In 2011, Teva bought Theramex, an European company run by Merck KGaA specialized in women’s health, which broadened Teva’s reach into gynecological products, which are available in more than 50 countries.
Teva’s activity in Japan increased after the acquisitions of Tayio and KOWA, in July and September 2011, respectively, reinforcing the company’s presence in the Asian country’s generics market.
Previously on May 2011, Cephalon was acquired along with its worldwide affiliates. The transaction brought a long-term strategy for Teva to grow its farmacopea both with branded products as well as with pharmaceutical specialties.

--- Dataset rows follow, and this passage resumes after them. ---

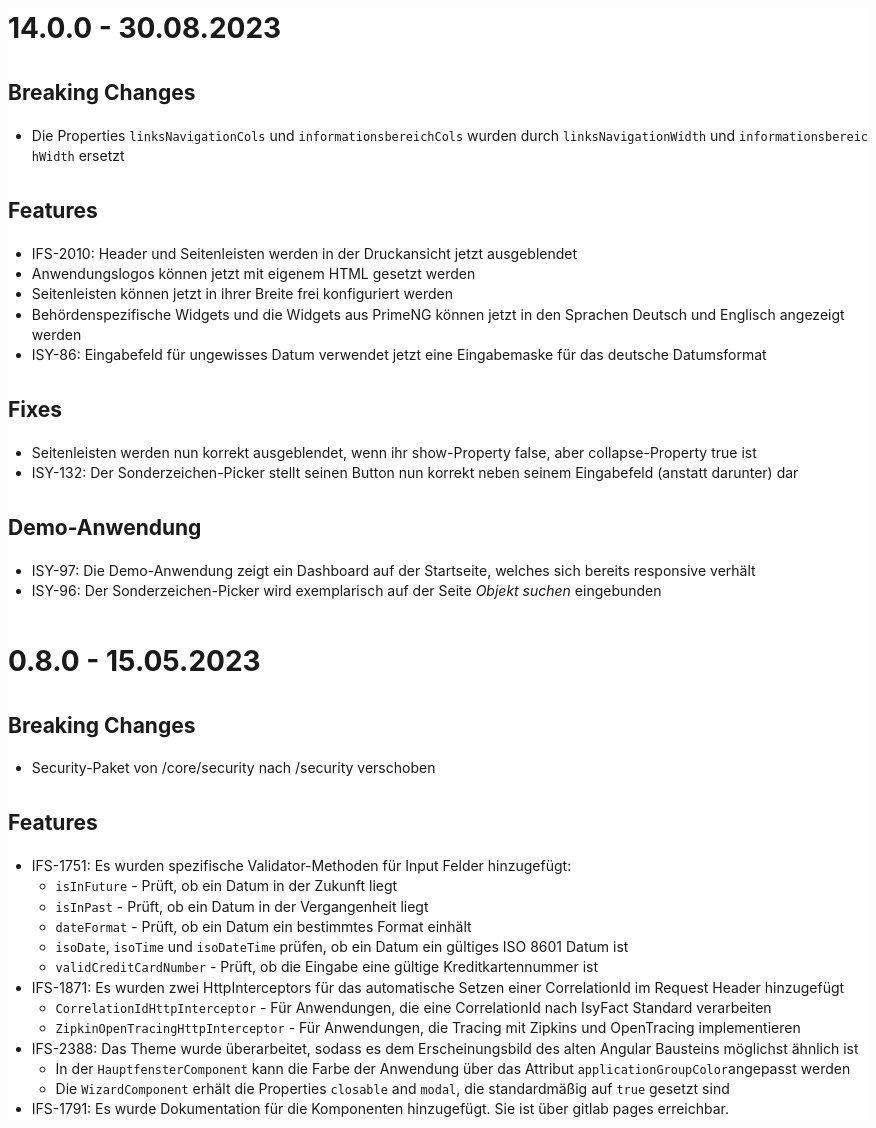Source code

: # 14.0.0 - 30.08.2023
## Breaking Changes
- Die Properties `linksNavigationCols` und `informationsbereichCols` wurden durch `linksNavigationWidth` und `informationsbereichWidth` ersetzt
## Features
- IFS-2010: Header und Seitenleisten werden in der Druckansicht jetzt ausgeblendet
- Anwendungslogos können jetzt mit eigenem HTML gesetzt werden
- Seitenleisten können jetzt in ihrer Breite frei konfiguriert werden
- Behördenspezifische Widgets und die Widgets aus PrimeNG können jetzt in den Sprachen Deutsch und Englisch angezeigt werden 
- ISY-86: Eingabefeld für ungewisses Datum verwendet jetzt eine Eingabemaske für das deutsche Datumsformat
## Fixes
- Seitenleisten werden nun korrekt ausgeblendet, wenn ihr show-Property false, aber collapse-Property true ist
- ISY-132: Der Sonderzeichen-Picker stellt seinen Button nun korrekt neben seinem Eingabefeld (anstatt darunter) dar
## Demo-Anwendung
- ISY-97: Die Demo-Anwendung zeigt ein Dashboard auf der Startseite, welches sich bereits responsive verhält
- ISY-96: Der Sonderzeichen-Picker wird exemplarisch auf der Seite _Objekt suchen_ eingebunden

# 0.8.0 - 15.05.2023
## Breaking Changes
- Security-Paket von /core/security nach /security verschoben
## Features
- IFS-1751: Es wurden spezifische Validator-Methoden für Input Felder hinzugefügt:
  * `isInFuture` - Prüft, ob ein Datum in der Zukunft liegt
  * `isInPast` - Prüft, ob ein Datum in der Vergangenheit liegt
  * `dateFormat` - Prüft, ob ein Datum ein bestimmtes Format einhält
  * `isoDate`, `isoTime` und `isoDateTime` prüfen, ob ein Datum ein gültiges ISO 8601 Datum ist
  * `validCreditCardNumber` - Prüft, ob die Eingabe eine gültige Kreditkartennummer ist
- IFS-1871: Es wurden zwei HttpInterceptors für das automatische Setzen einer CorrelationId im Request Header hinzugefügt
  * `CorrelationIdHttpInterceptor` - Für Anwendungen, die eine CorrelationId nach IsyFact Standard verarbeiten
  * `ZipkinOpenTracingHttpInterceptor` - Für Anwendungen, die Tracing mit Zipkins und OpenTracing implementieren
- IFS-2388: Das Theme wurde überarbeitet, sodass es dem Erscheinungsbild des alten Angular Bausteins möglichst ähnlich ist
  * In der `HauptfensterComponent` kann die Farbe der Anwendung über das Attribut `applicationGroupColor`angepasst werden
  * Die `WizardComponent` erhält die Properties `closable` and `modal`, die standardmäßig auf `true` gesetzt sind
- IFS-1791: Es wurde Dokumentation für die Komponenten hinzugefügt. Sie ist über gitlab pages erreichbar.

A joint venture between Teva and Procter & Gamble back in September 2011 created PGT Healthcare, a global company focused in developing the best non-prescription brand medicine.
Until now, Teva’s shares trade high in the Tel Aviv Stock Exchange, and it is also one of Israel’s largest spreads in NASDAQ. Teva’s stocks are also traded in London’s SEAQ and in the Frankfurt Stock Exchange.
Research and Development
Innovation and thriving for improvement in the generic drugs field is now part of the company’s DNA and everyday chores. During the last few years, Teva launched new treatments for diseases such as Parkinson’s and multiple-sclerosis; and the optimization of a formula for the treatment of osteoporosis is a current goal. One of the company’s most important concerns is product quality.
Also, TP Mexico offers treatment and therapy for most common diseases, their generics catalogue includes more than 220 entries in 185 assorted pharmaceuticals, presented in different formulations.
Projections for Growth
Generic drugs produced at Teva’s two facilities in Mexico, and their commercialization brought more than $100 million in revenue. Starting on 2015, the company is seeking a 10 percent yearly growth, mainly from new product manufacturing in their Lerma plant, near Toluca, capital of the State of Mexico.